** Your objective **
Return the lines that run from the beginning of the entries to the line holding "Table 1. Lithology", inclusive, and drop the pictures.

** Provided material **
[Start of Attachment]
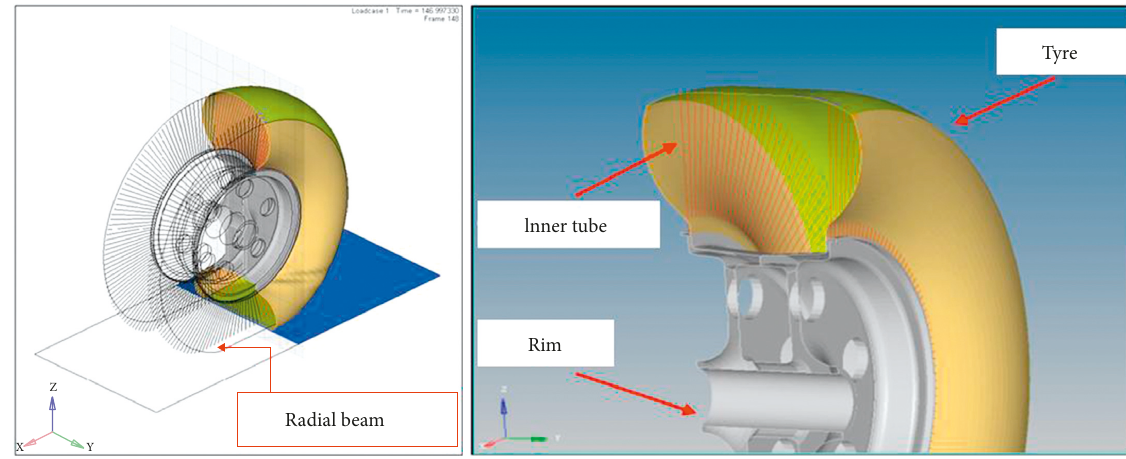
Figure 24: Tyre modelling.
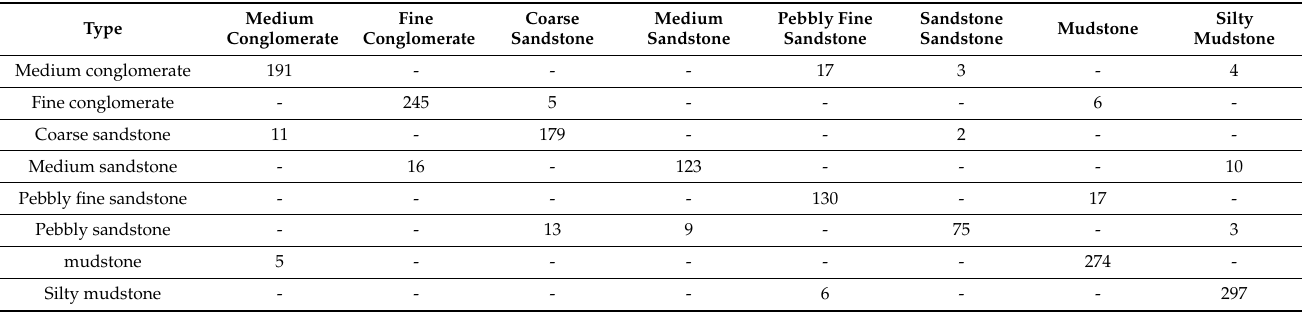
Table 1. Lithology prediction results of SVM algorithm.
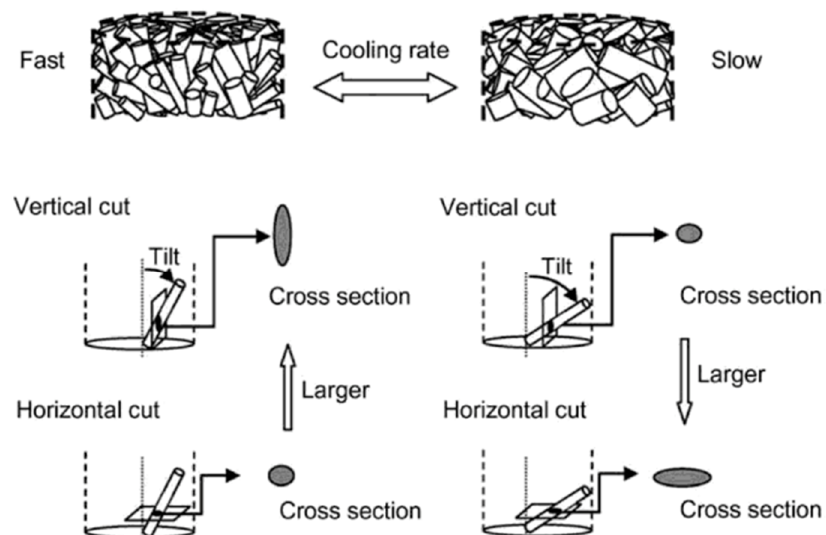
Figure 1. Schematic view of vertical and horizontal cross-sections of samples obtained through fast and slow freezing temperature. (Reprinted with permission from Chemical Engineering Research and Design, Vol. 89, Huihua Liu, Kyuya Nakagawa, Deeptangshu Chaudhary, Yusuke Asakuma, Moses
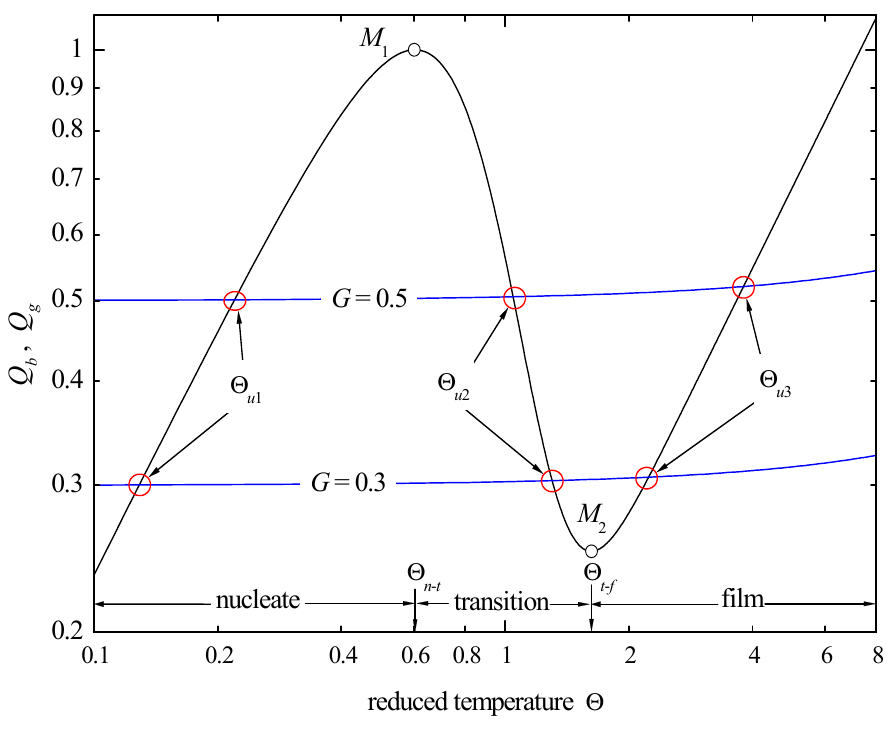
Figure 2. Uniform solutions ∆ Q = Q c ( Θ ) − G ρ ( Θ ) = 0 .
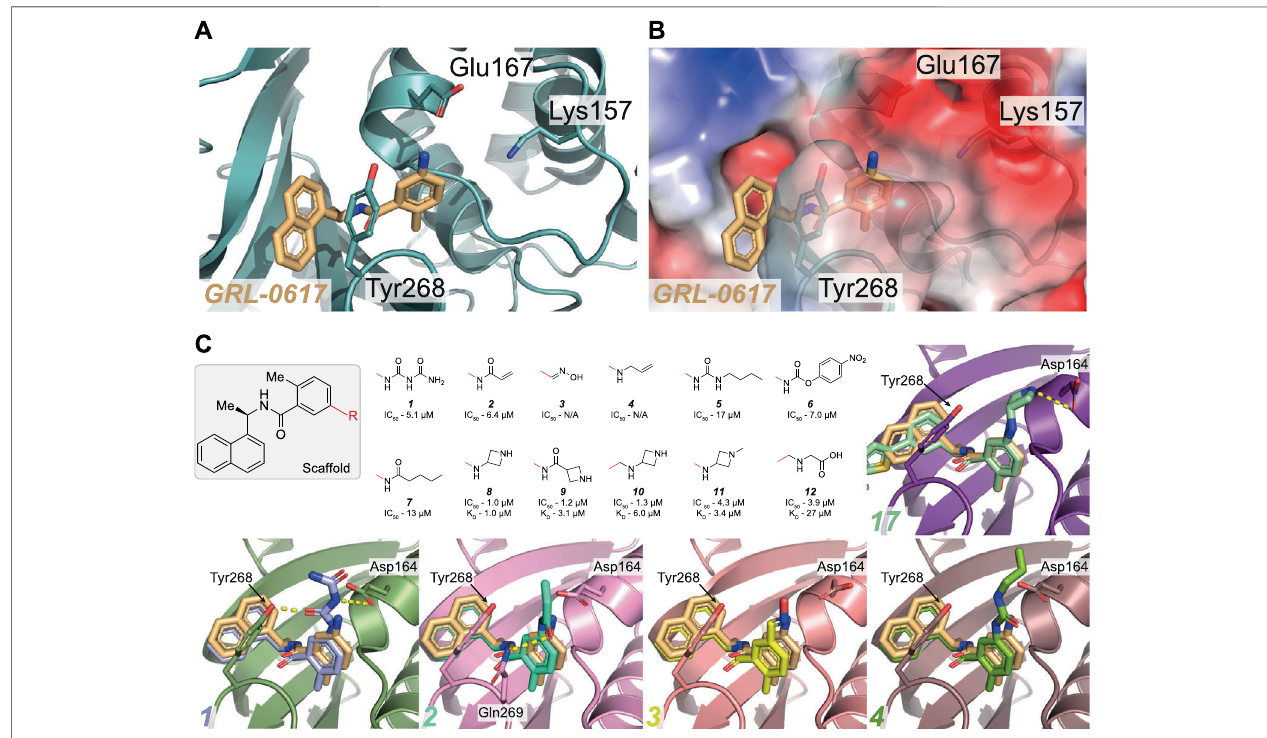
FIGURE 3 | Overview of the reported attempts to target Glu167 in PLpro. (A,B) Close up view of the GRL-0617 binding pocket with PLpro in teal in cartoon representation (A) or as with the calculated surface charge overlaid (B) . The inhibitor is shown in wheat colour in ball-and stick representation. Residues Lys157 to Glu167inthePLproThumbdomainformashallownegativelychargedpocket.SeveralcompoundstargetthesidechainofGlu167toimprovepotencyof GRL-0617 . (C) The GRL-0617 scaffold (boxed) was extended at the para-position of the benzene ring (at the R position). The red line indicates the handle used for the respective substituents - in GRL-0617 an amino group is present at this position. Given compound data refer to, IC 50 from in vitro activity assays, and K D values from SPR where available (See Table 3 for the compound identi fi ers from their respective publications). Basic amines appear to be most tolerated at this position while replacement with alkyl groups are detrimental to activity of the compound. Co-crystal structures for 1 – 4 and 17 ( Figure 4 ) are shown [PDB IDs 1 (7JIT), 2 (7JIW), 3 (7KOL), 4 (7KOJ), 17 (7LBS)]. Compounds 3 and 4 were published in the PDB but excluded from the fi nal publication, so no IC 50 data is available (Osipiuk et al., 2021).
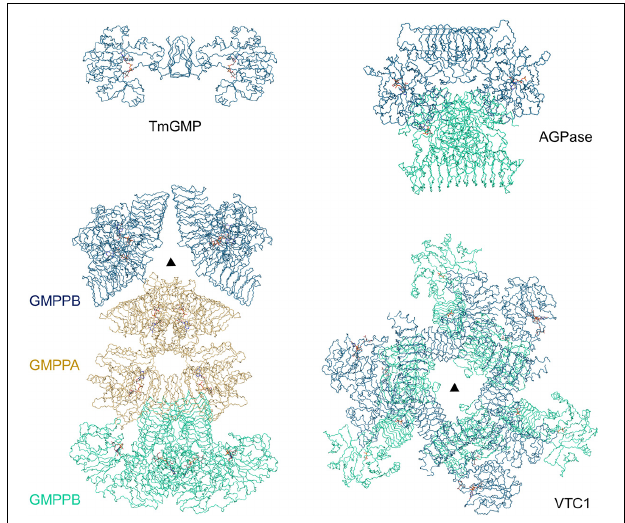
FIGURE 6 | Comparison of TmGMP, GMPPA-GMPPB, AGPase, and VTC1. The corresponding PDB entries are 2 × 5Z, 7D72, 1YP4, and 7 × 8K. The half GMPPA-GMPPB complex in a pseudo threefold symmetry is shown for comparison with the VTC1 dodecamer. TmGMP, two GMPPB dimers, two AGPase dimers, and three VTC1 dimers are shown in dark blue; GMPPA (di-dimer) is shown in dark yellow; two GMPPB dimers, two AGPase dimers, and three VTC1 dimers are in pale green. Triangle denotes the threefold symmetry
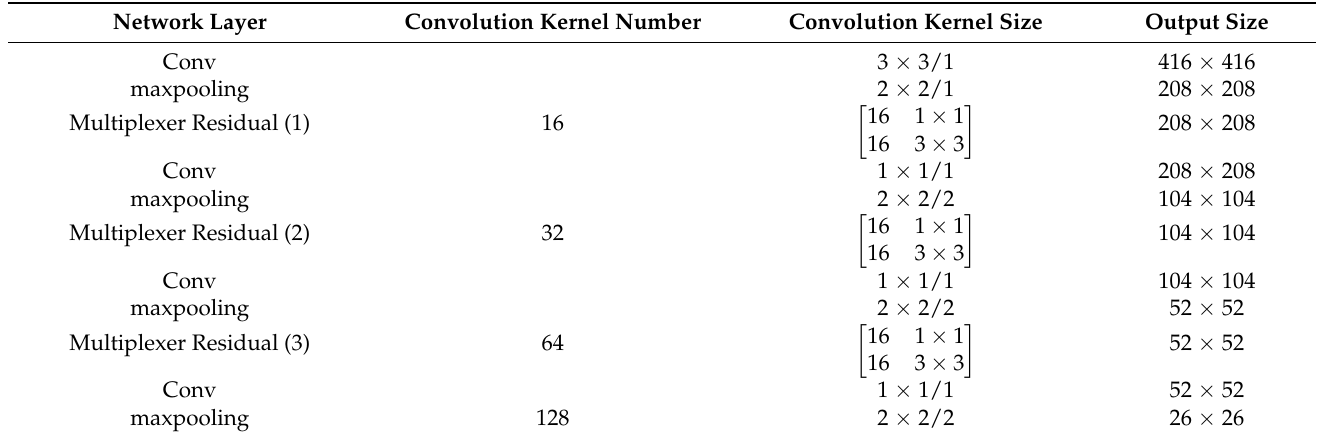
Table 1. FMRN network parameters.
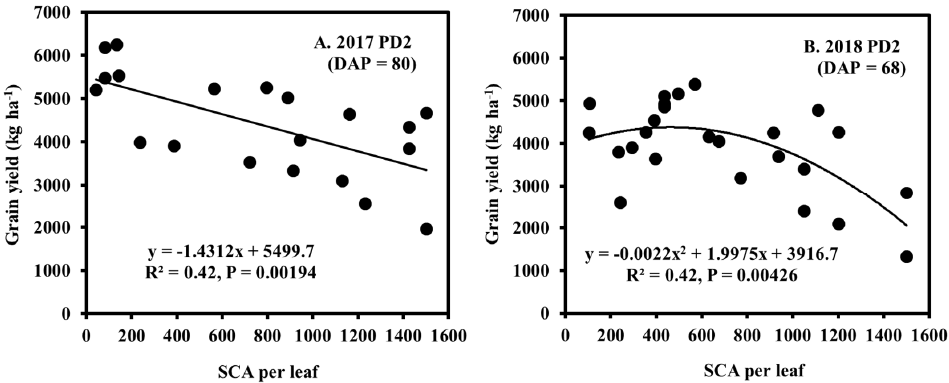
Figure 4. Relationship between SCA and grain yield for PD2 in 2017 ( A ) and 2018 ( B ). Each dot is the data of yield and SCA per leaf in each plot.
[End of Attachment]
** Solution for this problem **
Figure 24: Tyre modelling.
Table 1. Lithology prediction results of SVM algorithm.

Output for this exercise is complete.